EXERCISE DESCRIPTION
Turn the listing below into a numbered list, leaving out blank lines and the picture.

INFORMATION PROVIDED
※
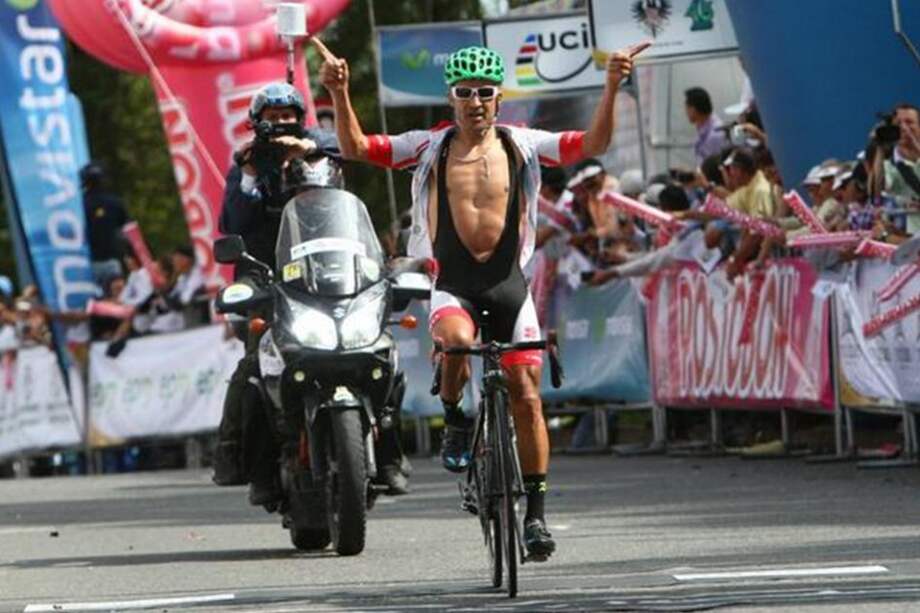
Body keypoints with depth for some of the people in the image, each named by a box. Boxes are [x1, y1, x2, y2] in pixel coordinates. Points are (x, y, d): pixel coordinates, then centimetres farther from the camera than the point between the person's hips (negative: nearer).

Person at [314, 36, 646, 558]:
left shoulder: (523, 145, 5)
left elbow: (594, 144, -4)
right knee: (457, 340, -35)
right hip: (451, 284, -1)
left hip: (508, 283, 1)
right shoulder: (428, 146, 5)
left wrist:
※
WRITTEN REPLY
1. Body keypoints with depth for some of the people in the image, each named by a box. Boxes are [x1, y1, x2, y2] in pixel coordinates. Points are (x, y, d): pixel coordinates, then centimetres farther from the camera than the point between the person's hips (negative: nearer).
2. Person at [314, 36, 646, 558]:
3. left shoulder: (523, 145, 5)
4. left elbow: (594, 144, -4)
5. right knee: (457, 340, -35)
6. right hip: (451, 284, -1)
7. left hip: (508, 283, 1)
8. right shoulder: (428, 146, 5)
9. left wrist:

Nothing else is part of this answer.